The performance of all competing networks is measured on specific data sets. For instance, a collection of 1 million images called ImageNet is used for the ImageNet Large Scale Visual Recognition Challenge and it’s publicly available for anyone to test on. One of the most important measurements to evaluate networks in a competition looks at the total number of images the network can identify correctly among a set of test images that have never before been seen by the public or the creator of the network. It’s easy to see why this measurement is important. After all, the purpose of these neural networks is to be able to look at an image and say what’s in the image given a choice of say 1000 objects. Other measurements look at the number of parameters in the network, the amount of computational power used to find the parameter or to train the network, the number of convolutional layers and training time.
The network that first popularized convolutional neural networks is LeNet (Yann LeCun et al – 1998). It’s goal was to look at images of zip codes and say what the 5 numbers were. The input images were black and white (only one number to represent color as opposed to 3), 32×32 pixel which, considering the speed of computers at the time, was quite large. The network had a group of 6 convolutional layers connected directly to the image, each with 28×28 neurons and a 5×5 filter. This was followed by a group 6 pooling layers -one for each convolutional layer- which also performed the sigmoid activation. From there, the networks had another set of convolutional layers (16 layers and 16 filters) and pooling layers (16 layers with sigmoid activation and a size of 5×5 each). This second set of convolutional layers were connected to the previous pooling layers. Lastly there was a set of fully connected layers.
Subsequent networks to LeNet like AlexNet (Alex Krizhevsky, Ilya Sutskever and Geoff Hinton -2012) which won ImageNet Large Scale Visual Recognition Challenge in 2012 used more convolutional and pooling layers with more neurons. In 2014, GoogleNet (Szegedy et al – 2014) introduced the idea of inception modules. When using inception modules, instead of choosing a one filter size the network uses multiple sizes and the one that performs best is used.

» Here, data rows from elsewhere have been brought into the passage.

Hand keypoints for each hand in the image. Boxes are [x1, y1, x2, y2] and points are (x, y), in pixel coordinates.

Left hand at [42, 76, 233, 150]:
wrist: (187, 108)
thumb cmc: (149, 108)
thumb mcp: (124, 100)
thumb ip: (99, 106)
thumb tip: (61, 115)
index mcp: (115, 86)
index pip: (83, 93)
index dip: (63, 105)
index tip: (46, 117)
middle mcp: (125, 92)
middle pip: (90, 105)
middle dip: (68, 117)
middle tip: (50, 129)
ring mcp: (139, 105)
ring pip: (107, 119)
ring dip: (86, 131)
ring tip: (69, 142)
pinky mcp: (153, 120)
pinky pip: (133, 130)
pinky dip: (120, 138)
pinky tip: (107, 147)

VGGNet, a very standard convolutional network with groups of convolutions layers having 3×3 filters, separated by 2×2 pooling layers and one fully connected group at the end, came second in ImageNet Large Scale Visual Recognition Challenge 2014. The network had a small number of layers and it was able to use additional layers (up to 16 groups) to increase performance without making significant changes to the standard structure of a convolutional neural network.

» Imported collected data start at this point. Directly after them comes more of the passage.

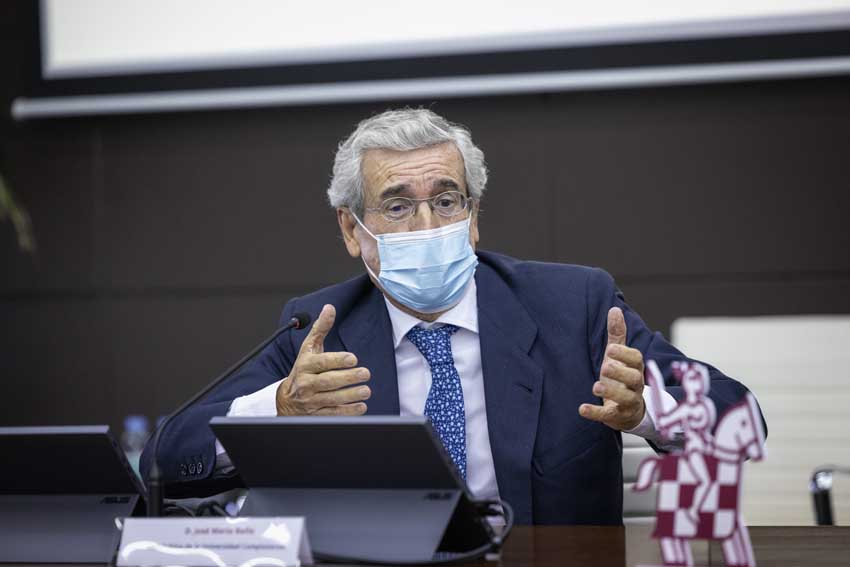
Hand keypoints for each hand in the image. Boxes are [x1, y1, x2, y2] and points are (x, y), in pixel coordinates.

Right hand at [276, 304, 370, 415]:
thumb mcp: (309, 348)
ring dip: (350, 395)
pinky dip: (347, 411)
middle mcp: (306, 383)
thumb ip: (320, 329)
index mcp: (305, 365)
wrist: (286, 399)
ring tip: (366, 390)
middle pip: (327, 381)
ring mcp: (310, 401)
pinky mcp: (316, 414)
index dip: (337, 360)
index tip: (353, 358)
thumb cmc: (303, 369)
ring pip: (331, 398)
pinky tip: (361, 406)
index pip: (321, 363)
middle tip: (366, 373)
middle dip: (347, 378)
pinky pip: (332, 413)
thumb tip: (329, 308)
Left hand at [579, 307, 645, 430]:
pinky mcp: (618, 416)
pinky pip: (609, 416)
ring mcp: (628, 402)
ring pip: (626, 398)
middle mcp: (635, 385)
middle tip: (605, 367)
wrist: (629, 410)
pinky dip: (596, 413)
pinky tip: (582, 409)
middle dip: (620, 373)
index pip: (636, 359)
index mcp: (635, 368)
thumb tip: (614, 309)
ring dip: (611, 391)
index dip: (624, 355)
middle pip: (634, 378)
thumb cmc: (622, 377)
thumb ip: (617, 335)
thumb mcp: (618, 356)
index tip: (610, 349)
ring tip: (596, 386)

Adding more layers to a network should intuitively make the network better and VGG experiences this improvement up to a point. Beyond a certain point adding layers does not help because the gradient has become too small (vanishing gradient) to continue with training. ResNet (Kaiming He et al – 2016) addresses this problem using skip connections. Skip connections are added to an otherwise standard convolutional network like VGG and they allow the output of one convolutional group to travel two groups down the chain at which point they are added to the output. Skip connections allow networks to learn additional or residual information that the network does not learn when information simply flows from one convolutional group to another.
The techniques that were integral in the performance boosts seen in these networks show that there is no clear formula for building a perfect convolutional network. The field is still in its early stages of development and we continue to discover new techniques that improve the performance and reduce the size of the network. In practise, when one is applying convolutional neural networks to a problem it is common practice to start with one of the best performing networks like ResNet and make changes where necessary.